>>>

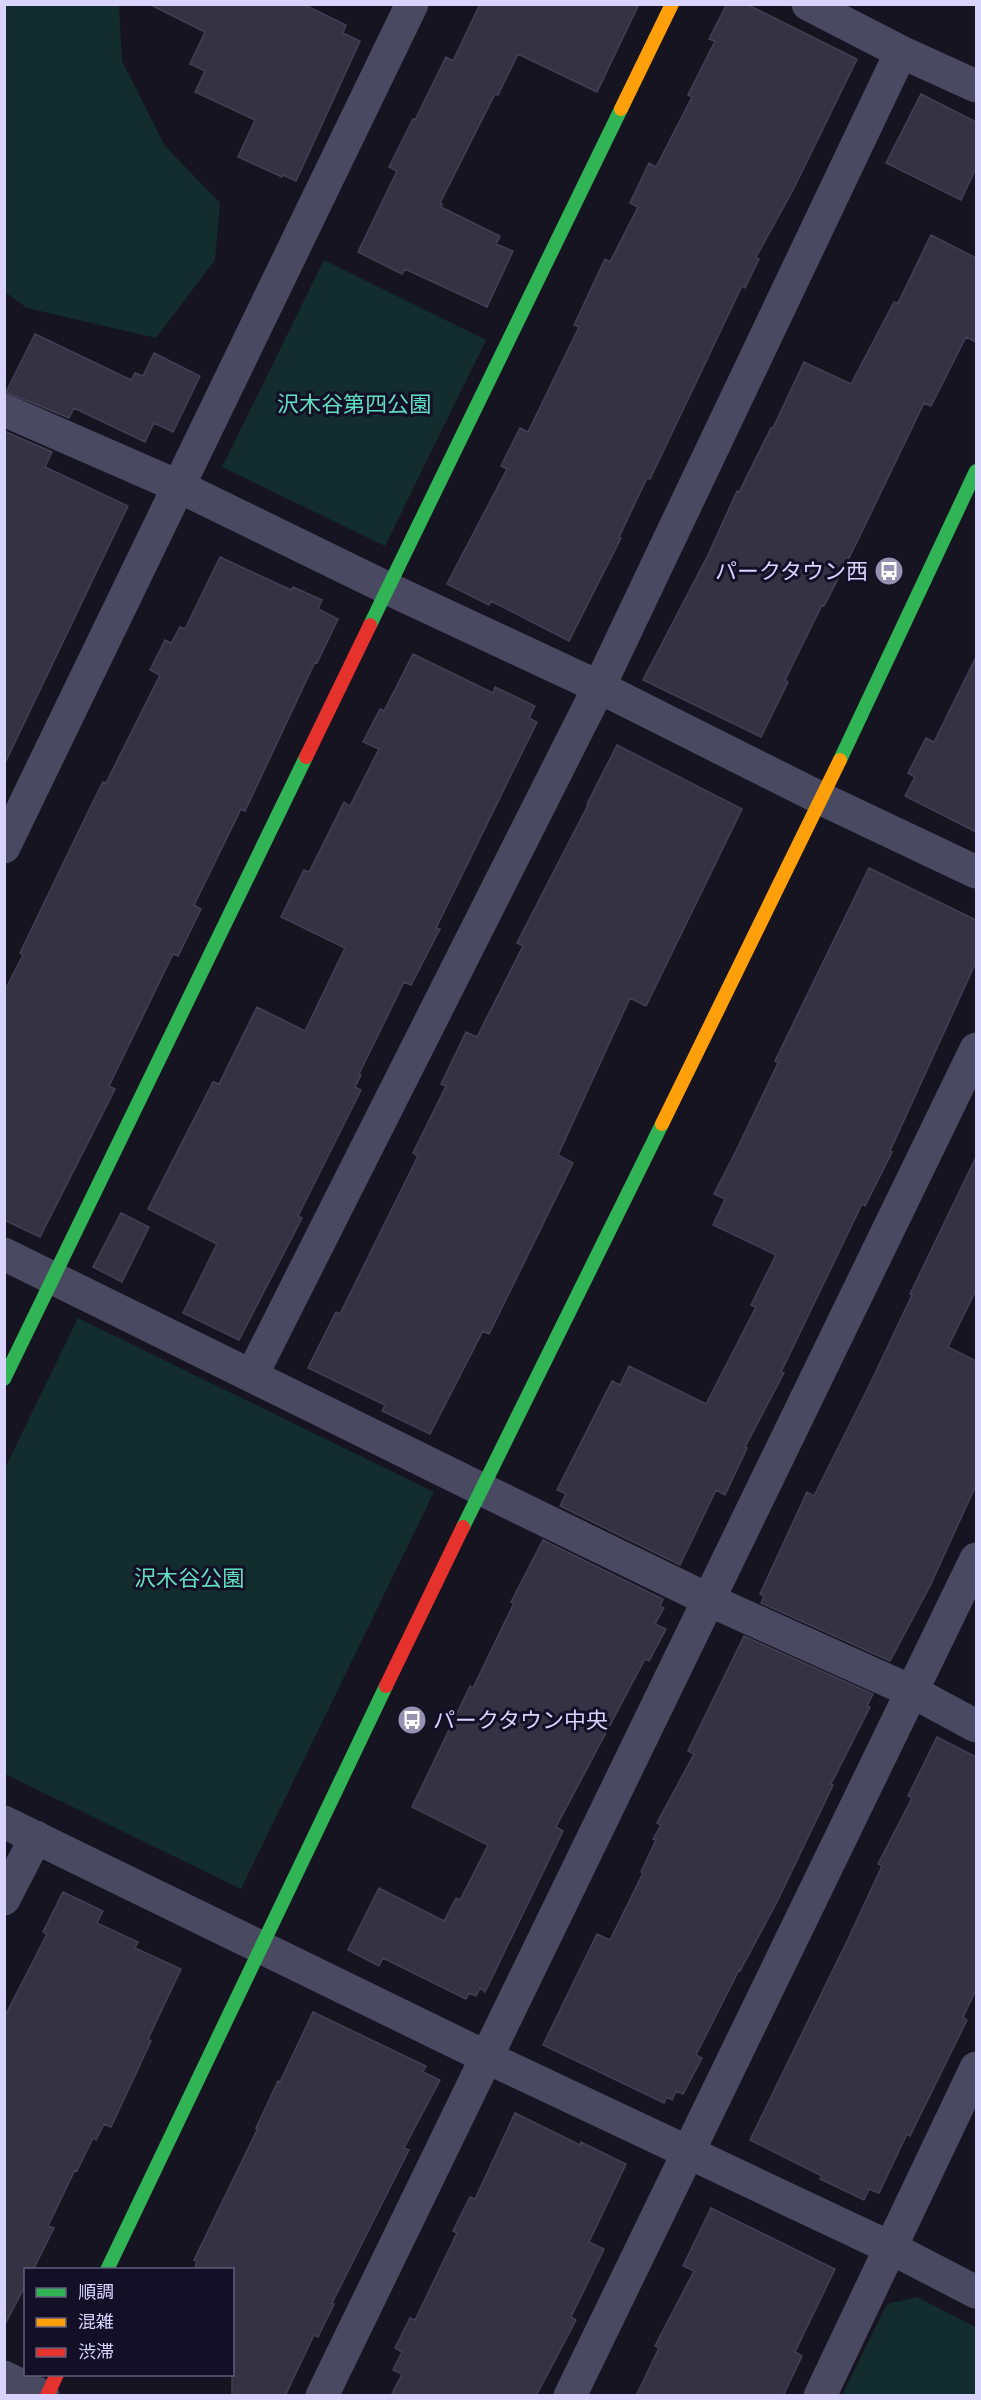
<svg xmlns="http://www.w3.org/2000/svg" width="981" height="2400" font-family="'Titillium Web','Noto Sans JP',sans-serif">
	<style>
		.green { fill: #132c2d }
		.building { fill: #343243; stroke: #433f54; stroke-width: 1.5 }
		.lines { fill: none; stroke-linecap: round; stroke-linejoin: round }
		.street { stroke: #4a4962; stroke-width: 33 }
		.fast { stroke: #30b455; stroke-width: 14 }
		.slow { stroke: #ff9f0a; stroke-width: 14 }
		.jam { stroke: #e5322d; stroke-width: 14 }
		.labels { text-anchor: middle; stroke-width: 6; stroke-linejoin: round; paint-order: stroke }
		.park-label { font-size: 22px; fill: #5fe0c0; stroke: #130f26 }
		.poi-label { font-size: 22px; fill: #d9d4ff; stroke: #130f26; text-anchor: end }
	</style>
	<rect width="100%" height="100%" fill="#161421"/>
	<path class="green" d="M 5,4 L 119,5 L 122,61 L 165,146 L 220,203 L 215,260 L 156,338 L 27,308 L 5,292 Z
		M 324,260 L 486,340 L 385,546 L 222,467 Z
		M 78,1318 L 434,1492 L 241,1889 L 5,1774 L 5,1468 Z
		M 917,2297 L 976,2327 L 976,2395 L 842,2395 L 887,2304 Z"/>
	<path class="building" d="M 149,4 L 303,4 L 346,25 L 343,33 L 360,41 L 296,181 L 283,175 L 282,177 L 238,157 L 255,120 L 195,92 L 205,71 L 190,64 L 205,32 Z
		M 480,4 L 639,4 L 597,92 L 518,54 L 498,95 L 495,94 L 440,203 L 442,204 L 441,207 L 500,236 L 496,244 L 513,251 L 487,307 L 405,269 L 402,274 L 358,252 L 397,171 L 389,167 L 413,119 L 415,120 L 446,57 L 453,61 Z
		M 727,4 L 746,4 L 857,59 L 793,190 L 756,257 L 759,259 L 745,288 L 742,286 L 650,479 L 647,478 L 619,537 L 621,538 L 569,641 L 491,601 L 489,605 L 447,584 L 507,469 L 501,466 L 520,428 L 528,432 L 579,327 L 574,325 L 605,259 L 610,262 L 638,207 L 630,203 L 649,163 L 656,167 L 692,97 L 688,95 L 715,41 L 709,39 Z
		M 921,94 L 976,122 L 976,168 L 961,200 L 886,163 Z
		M 931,235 L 976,258 L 976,342 L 966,337 L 931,406 L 924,403 L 855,546 L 824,606 L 822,605 L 785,680 L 788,682 L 761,737 L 643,680 L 709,553 L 737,491 L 739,492 L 771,428 L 773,428 L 804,362 L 851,384 L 894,302 L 898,303 Z
		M 35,334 L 131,380 L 135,373 L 143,376 L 154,353 L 200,376 L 173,432 L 154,423 L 145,442 L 74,408 L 69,418 L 6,392 Z
		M 4,431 L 52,452 L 45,467 L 128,506 L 4,765 Z
		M 220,557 L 291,590 L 293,587 L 322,600 L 318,609 L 338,619 L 317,663 L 315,662 L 245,811 L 241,809 L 194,905 L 201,909 L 178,956 L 173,954 L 109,1086 L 115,1089 L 40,1237 L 4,1220 L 4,992 L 23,955 L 20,953 L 87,814 L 103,782 L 106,783 L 160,675 L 150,670 L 165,640 L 171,643 L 180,627 L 185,629 Z
		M 413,654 L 493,693 L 495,687 L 535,706 L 529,718 L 537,722 L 436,928 L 440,929 L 411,985 L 404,982 L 359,1074 L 361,1075 L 355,1087 L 361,1090 L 298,1216 L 302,1218 L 239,1340 L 183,1313 L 217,1244 L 148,1209 L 213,1082 L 219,1084 L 257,1007 L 305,1031 L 345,948 L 281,917 L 304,870 L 309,872 L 344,802 L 350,806 L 379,749 L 363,742 L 380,709 L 384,711 Z
		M 976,657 L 976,832 L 905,796 L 915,777 L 908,773 L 926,738 L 934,742 Z
		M 617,745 L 742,809 L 646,1006 L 630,998 L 558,1155 L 573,1163 L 489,1334 L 483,1331 L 430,1434 L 382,1411 L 385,1405 L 308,1368 L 336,1312 L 340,1314 L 418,1156 L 413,1153 L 446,1086 L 441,1084 L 466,1032 L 477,1037 L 523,946 L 517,943 L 588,805 L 587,804 Z
		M 869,868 L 976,920 L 976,962 L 890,1151 L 892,1152 L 865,1206 L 862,1204 L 781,1372 L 784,1373 L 745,1447 L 747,1448 L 725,1495 L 716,1490 L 680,1565 L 560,1506 L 566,1494 L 557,1490 L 612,1381 L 620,1385 L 629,1366 L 706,1404 L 756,1307 L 751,1305 L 776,1255 L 713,1225 L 725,1199 L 714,1194 L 735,1153 L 778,1063 L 775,1061 Z
		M 976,1157 L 976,1290 L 948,1347 L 976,1361 L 976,1485 L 930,1586 L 890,1661 L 761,1603 L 764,1596 L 760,1594 L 807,1492 L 814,1496 L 869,1386 L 912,1295 L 910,1294 Z
		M 121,1213 L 149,1227 L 122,1282 L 93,1267 Z
		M 543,1540 L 663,1599 L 660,1606 L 664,1608 L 655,1624 L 666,1629 L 649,1661 L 645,1659 L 556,1827 L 563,1831 L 485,1992 L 480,1988 L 476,1996 L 469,1993 L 466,1999 L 383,1958 L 379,1966 L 348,1950 L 379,1888 L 444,1921 L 456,1898 L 460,1900 L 488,1845 L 412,1807 L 470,1686 L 473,1688 L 514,1603 L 511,1602 Z
		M 744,1636 L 873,1694 L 867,1706 L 870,1707 L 831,1784 L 833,1785 L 777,1902 L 740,1971 L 739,1970 L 696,2055 L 702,2058 L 683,2094 L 676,2091 L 672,2100 L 667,2097 L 664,2103 L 543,2045 L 597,1934 L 610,1940 L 643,1873 L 641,1872 L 656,1840 L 653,1839 L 661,1825 L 657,1823 L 694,1754 L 688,1751 Z
		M 937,1737 L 976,1757 L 976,1990 L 963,2017 L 967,2020 L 910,2136 L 907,2134 L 879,2193 L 869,2189 L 864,2200 L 820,2179 L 822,2176 L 750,2140 L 849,1937 L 882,1866 L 878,1864 L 912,1798 L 908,1796 Z
		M 63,1892 L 103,1911 L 97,1923 L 138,1942 L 135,1948 L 181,1969 L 148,2039 L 151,2041 L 111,2127 L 104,2124 L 96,2140 L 93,2138 L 77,2171 L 75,2170 L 48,2226 L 54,2228 L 33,2270 L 26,2270 L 26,2284 L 4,2326 L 4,2018 L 47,1934 L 43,1932 Z
		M 313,2012 L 426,2066 L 423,2072 L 440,2080 L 404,2148 L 409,2150 L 332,2303 L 334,2304 L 318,2337 L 314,2335 L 285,2396 L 232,2396 L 232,2270 L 194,2270 L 197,2261 L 194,2260 L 258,2128 L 256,2128 L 278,2081 L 280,2082 Z
		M 515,2113 L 580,2145 L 581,2142 L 626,2164 L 589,2242 L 604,2249 L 571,2317 L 576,2320 L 536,2396 L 391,2396 L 402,2374 L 393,2370 L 402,2352 L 395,2348 L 410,2318 L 415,2320 L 457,2233 L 453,2231 L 470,2197 L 475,2199 Z
		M 711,2208 L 835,2269 L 795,2352 L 802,2356 L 783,2396 L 636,2396 L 659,2348 L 655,2346 L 694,2271 L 683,2266 Z"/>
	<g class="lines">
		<path class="street" d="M 808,4 L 901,52 L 976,86
			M 4,410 L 180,487 L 389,589 L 599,687 L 822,799 L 976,872
			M 4,847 L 412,4
			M 4,1254 L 481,1489 L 709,1600 L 913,1692 L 976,1726
			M 252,1375 L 599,687 L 901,52
			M 4,1822 L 486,2057 L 891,2248 L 976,2292
			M 4,1899 L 36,1837
			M 4,2377 L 43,2396
			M 322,2396 L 976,1049
			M 570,2396 L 976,1559
			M 820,2396 L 976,2068"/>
		<path class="fast" d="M 370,625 L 621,109
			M 840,760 L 976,471
			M 4,1379 L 306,757
			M 463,1527 L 662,1124
			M 107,2270 L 386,1686"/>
		<path class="slow" d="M 621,109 L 672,4
			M 662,1124 L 840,760"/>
		<path class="jam" d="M 306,757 L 370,625
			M 386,1686 L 463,1527
			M 47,2396 L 57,2374"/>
	</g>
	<defs>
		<g id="bus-disc" transform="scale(1.5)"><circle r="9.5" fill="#9591b1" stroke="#130f26"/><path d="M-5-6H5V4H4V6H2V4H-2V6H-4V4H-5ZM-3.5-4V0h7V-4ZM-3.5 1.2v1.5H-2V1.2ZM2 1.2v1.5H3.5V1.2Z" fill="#fff"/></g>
	</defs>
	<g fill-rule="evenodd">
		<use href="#bus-disc" x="889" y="571"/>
		<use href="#bus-disc" x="412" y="1720"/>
	</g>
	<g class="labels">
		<g class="park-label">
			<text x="354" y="412">沢木谷第四公園</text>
			<text x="189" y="1586">沢木谷公園</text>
		</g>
		<g class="poi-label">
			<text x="868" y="579">パークタウン西</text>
			<text x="433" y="1728" text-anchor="start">パークタウン中央</text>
		</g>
	</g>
	<rect width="981" height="2400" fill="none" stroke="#d9d4ff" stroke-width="12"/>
	<rect x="24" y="2268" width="210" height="108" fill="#130f26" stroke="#625e7d" stroke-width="1.5"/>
	<rect x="36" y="2288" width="30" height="9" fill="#30b455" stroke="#625e7d" stroke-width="1.5"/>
	<text x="78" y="2298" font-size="18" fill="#d9d4ff">順調</text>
	<rect x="36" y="2318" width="30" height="9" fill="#ff9f0a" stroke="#625e7d" stroke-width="1.5"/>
	<text x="78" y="2328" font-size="18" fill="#d9d4ff">混雑</text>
	<rect x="36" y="2348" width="30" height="9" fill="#e5322d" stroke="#625e7d" stroke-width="1.5"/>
	<text x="78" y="2358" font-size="18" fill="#d9d4ff">渋滞</text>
</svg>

<<<

## INSTRUCTIONS TO FOLLOW
For the string "lines", search the preceding data and copy every line that includes it.

## RESULT
		.lines { fill: none; stroke-linecap: round; stroke-linejoin: round }
	<g class="lines">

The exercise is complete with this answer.